Healthcare is a basic right enshrined in the Universal Declaration of Human Rights and other similar covenants. It is not a commodity, and we assert that market forces have no part to play in the financing or delivery of basic healthcare to Singaporeans. This was historically the case in Singapore. The availability of low-cost, affordable, quality healthcare in the 1950s, ’60s and ’70s was one reason for Singapore’s rapid progress into the ranks of developed nations. When the Singapore government conducted its first major healthcare financing review with the Blue Paper produced in 1981, Singapore had infant mortality statistics better than the USA and comparable to the UK despite having a completely nationalised healthcare system with a small private component. Restructuring of hospitals only occurred in the mid-1980s without major gains in health outcomes despite major disruption including increased user fees. This is because of the already high quality care provided by “socialised medicine” in the preceding decades.
No one should risk bankruptcy while seeking life-saving medical treatment. If healthcare is a basic right, then a good system must ensure that even the poorest can afford essential healthcare.
Many individuals and families have experienced how easily their Medisave accounts can be depleted with just one major episode of illness or a complicated surgery. This led to the creation of Medishield however this was found inadequate and after the GE 2011, Medishield Life was started. Finally the safety net program of Medifund was set up when all the resources of an individual have been depleted.
In SDP’s healthcare plan of 2012, we proposed that a much higher percentage of government revenue be channelled into healthcare for our citizens. This was to ensure universality and affordability of healthcare. Healthcare expenditures from the government have gone up but a significant proportion of that increase has gone into infrastructure building and redevelopment with a much smaller proportion going into actual patient care. This is partly a result of the hospital centricity of most healthcare funding in Singapore. Major insurance companies often require hospitalisation to pay claims. There is also limited subsidized funding for most outpatient care beyond primary healthcare in polyclinics.
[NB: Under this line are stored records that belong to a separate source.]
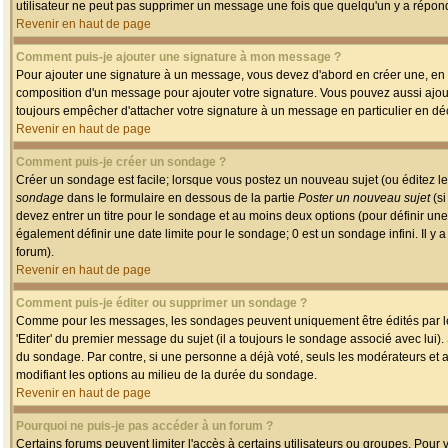
utilisateur ne peut pas supprimer un message une fois que quelqu'un y a répon
Revenir en haut de page
Comment puis-je ajouter une signature à mon message ?
Pour ajouter une signature à un message, vous devez d'abord en créer une, en a
composition d'un message pour ajouter votre signature. Vous pouvez aussi ajout
toujours empêcher d'attacher votre signature à un message en particulier en déc
Revenir en haut de page
Comment puis-je créer un sondage ?
Créer un sondage est facile; lorsque vous postez un nouveau sujet (ou éditez le
sondage
dans le formulaire en dessous de la partie
Poster un nouveau sujet
(si
devez entrer un titre pour le sondage et au moins deux options (pour définir u
également définir une date limite pour le sondage; 0 est un sondage infini. Il y a
forum).
Revenir en haut de page
Comment puis-je éditer ou supprimer un sondage ?
Comme pour les messages, les sondages peuvent uniquement être édités par le p
'Editer' du premier message du sujet (il a toujours le sondage associé avec lui)
du sondage. Par contre, si une personne a déjà voté, seuls les modérateurs et a
modifiant les options au milieu de la durée du sondage.
Revenir en haut de page
Pourquoi ne puis-je pas accéder à un forum ?
Certains forums peuvent limiter l'accès à certains utilisateurs ou groupes. Pour v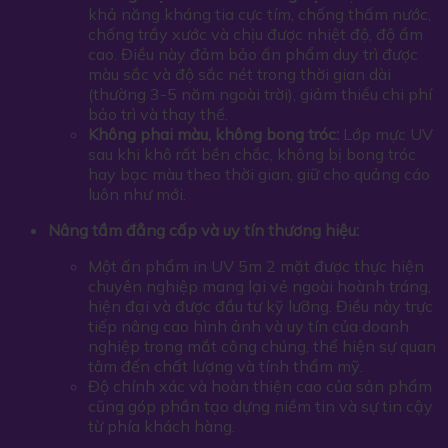
khả năng kháng tia cực tím, chống thấm nước,
chống trầy xước và chịu được nhiệt độ, độ ẩm
cao. Điều này đảm bảo ấn phẩm duy trì được
màu sắc và độ sắc nét trong thời gian dài
(thường 3-5 năm ngoài trời), giảm thiểu chi phí
bảo trì và thay thế.
Không phai màu, không bong tróc:
Lớp mực UV
sau khi khô rất bền chắc, không bị bong tróc
hay bạc màu theo thời gian, giữ cho quảng cáo
luôn như mới.
Nâng tầm đẳng cấp và uy tín thương hiệu:
Một ấn phẩm in UV 5m 2 mặt được thực hiện
chuyên nghiệp mang lại vẻ ngoài hoành tráng,
hiện đại và được đầu tư kỹ lưỡng. Điều này trực
tiếp nâng cao hình ảnh và uy tín của doanh
nghiệp trong mắt công chúng, thể hiện sự quan
tâm đến chất lượng và tính thẩm mỹ.
Độ chính xác và hoàn thiện cao của sản phẩm
cũng góp phần tạo dựng niềm tin và sự tin cậy
từ phía khách hàng.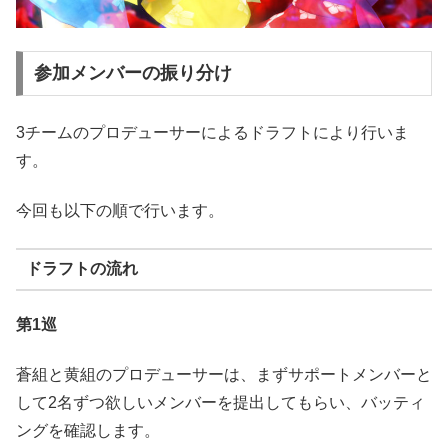
参加メンバーの振り分け
3チームのプロデューサーによるドラフトにより行いま
す。
今回も以下の順で行います。
ドラフトの流れ
第1巡
蒼組と黄組のプロデューサーは、まずサポートメンバーと
して2名ずつ欲しいメンバーを提出してもらい、バッティ
ングを確認します。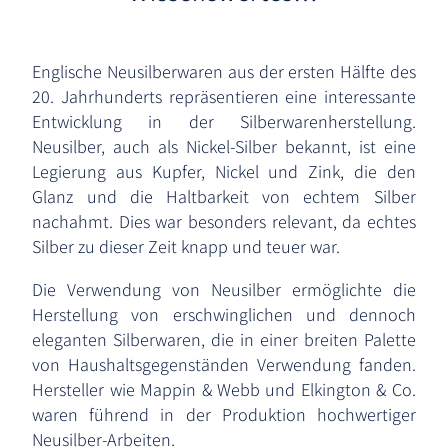
Englische Neusilberwaren aus der ersten Hälfte des
20. Jahrhunderts repräsentieren eine interessante
Entwicklung in der Silberwarenherstellung.
Neusilber, auch als Nickel-Silber bekannt, ist eine
Legierung aus Kupfer, Nickel und Zink, die den
Glanz und die Haltbarkeit von echtem Silber
nachahmt. Dies war besonders relevant, da echtes
Silber zu dieser Zeit knapp und teuer war.
Die Verwendung von Neusilber ermöglichte die
Herstellung von erschwinglichen und dennoch
eleganten Silberwaren, die in einer breiten Palette
von Haushaltsgegenständen Verwendung fanden.
Hersteller wie Mappin & Webb und Elkington & Co.
waren führend in der Produktion hochwertiger
Neusilber-Arbeiten.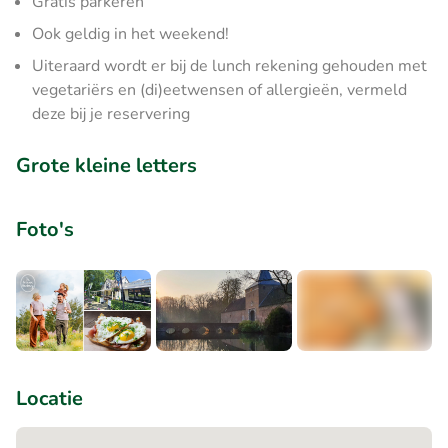
Gratis parkeren
Ook geldig in het weekend!
Uiteraard wordt er bij de lunch rekening gehouden met
vegetariërs en (di)eetwensen of allergieën, vermeld
deze bij je reservering
Grote kleine letters
Foto's
+1
Locatie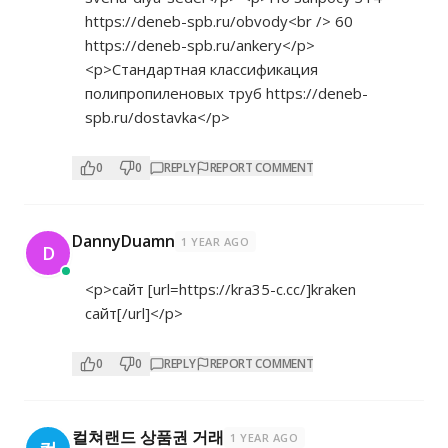
https://deneb-spb.ru/obvody<br
/> 60
https://deneb-spb.ru/ankery</p>
<p>Стандартная классификация
полипропиленовых труб
https://deneb-
spb.ru/dostavka</p>
0
0
REPLY
REPORT COMMENT
DannyDuamn
1 YEAR AGO
D
<p>сайт [url=
https://kra35-c.cc/]kraken
сайт[/url]</p>
0
0
REPLY
REPORT COMMENT
컬쳐랜드 상품권 거래
1 YEAR AGO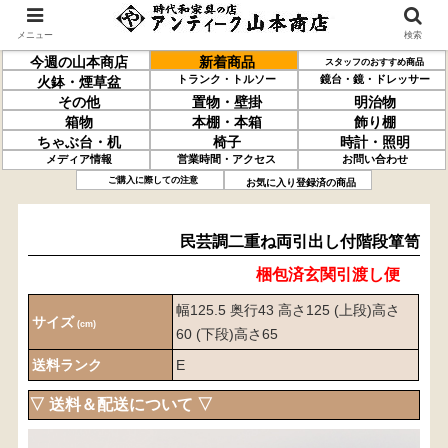
メニュー
検索
今週の山本商店
新着商品
スタッフのおすすめ商品
トランク・トルソー
鏡台・鏡・ドレッサー
火鉢・煙草盆
その他
置物・壁掛
明治物
箱物
本棚・本箱
飾り棚
ちゃぶ台・机
椅子
時計・照明
メディア情報
営業時間・アクセス
お問い合わせ
民芸調
二重ね
両引出し付階段箪笥
ご購入に際しての注意
お気に入り登録済の商品
民芸調二重ね両引出し付階段箪笥
梱包済玄関引渡し便
幅125.5 奥行43 高さ125 (上段)高さ
サイズ
(cm)
60 (下段)高さ65
送料ランク
E
▽ 送料＆配送について ▽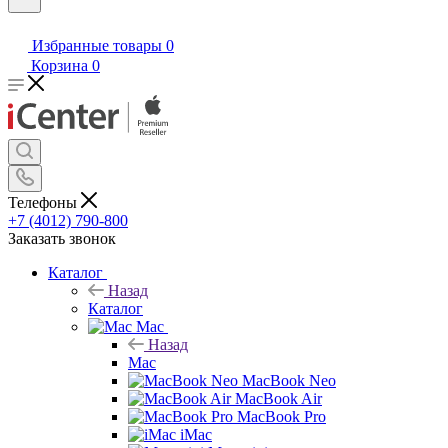
Избранные товары
0
Корзина
0
Телефоны
+7 (4012) 790-800
Заказать звонок
Каталог
Назад
Каталог
Mac
Назад
Mac
MacBook Neo
MacBook Air
MacBook Pro
iMac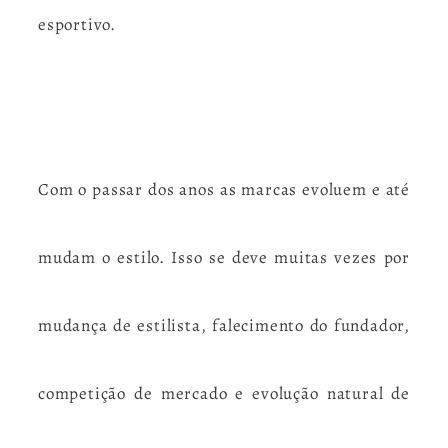
esportivo.
Com o passar dos anos as marcas evoluem e até
mudam o estilo. Isso se deve muitas vezes por
mudança de estilista, falecimento do fundador,
competição de mercado e evolução natural de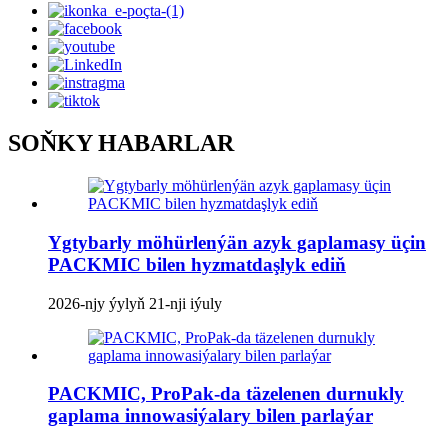
SOŇKY HABARLAR
Ygtybarly möhürlenýän azyk gaplamasy üçin
PACKMIC bilen hyzmatdaşlyk ediň
2026-njy ýylyň 21-nji iýuly
PACKMIC, ProPak-da täzelenen durnukly
gaplama innowasiýalary bilen parlaýar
There must also be greater expansion of the use of other healthcare workers for the delivery of healthcare especially in chronic illnesses and home care. Void decks should be made available for voluntary and community organisations to bring healthcare closer to these patients. Nurse run void deck medical centers potentially in partnership with allied health professionals will make primary care even more accessible as well as chronic disease care and health maintenance.
Finally, the core of the SDP Healthcare proposal is a single-payer universal healthcare system in which the government manages a central healthcare fund. This fund will be run along the lines of a government-subsidised public insurance scheme to finance compulsory basic health, accident and pregnancy (for women) coverage for all citizens and permanent residents (PR) residing here for more than 6 months a year.
This would cover co-payments for all services funded primarily by the government such as hospital services, hospice and other complex services. The premiums would be kept affordable as administrative costs are minimized and there are caps on payments by individuals. Reinsurance will be deployed to cover extremely expensive drugs for rare conditions and those who cannot afford their premiums will have the government cover them. There will also be evidence based guidelines developed independent of industry input to determine which services should be funded and covered by the national health insurance system. It would be a hybrid system in that while digital services are used for the majority, those who are elderly or not comfortable with digital healthcare will have the option for alterative approaches.
Ultimately, the fundamental principle is that healthcare is a basic human rights just like the right to safety. As such, we will commit our resources as a nation not only to protecting our nation’s borders and security but also our health and our families’ instead of viewing healthcare as an industry driven by profit.